-------- Listed records

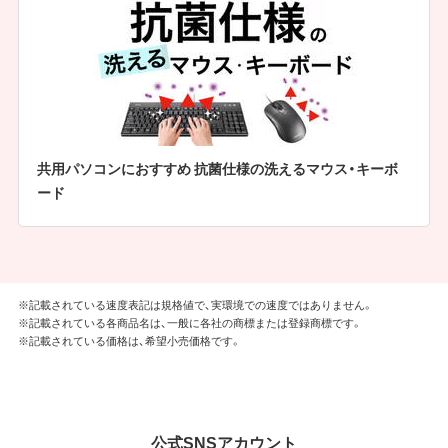
共用パソコンにおすすめ 抗菌仕様の洗えるマウス・キーボ
ード
※記載されている速度表記は規格値で、実環境での速度ではありません。
※記載されている各商品名は、一般に各社の商標または登録商標です。
※記載されている価格は、希望小売価格です。
公式SNSアカウント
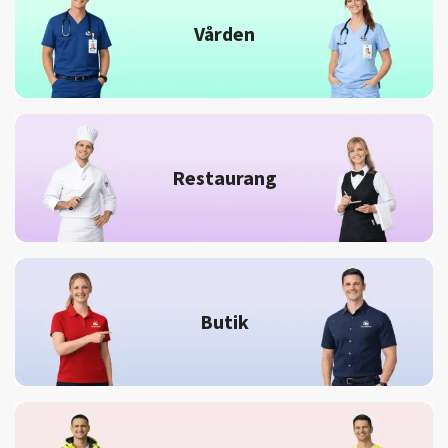
Vården
Restaurang
Butik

----------------

**Problem details:** When a picture appears among the entries, skip it; transcribe everything else exactly.

**Answer below:**
共用パソコンにおすすめ 抗菌仕様の洗えるマウス・キーボ
ード
※記載されている速度表記は規格値で、実環境での速度ではありません。
※記載されている各商品名は、一般に各社の商標または登録商標です。
※記載されている価格は、希望小売価格です。
公式SNSアカウント
Vården
Restaurang
Butik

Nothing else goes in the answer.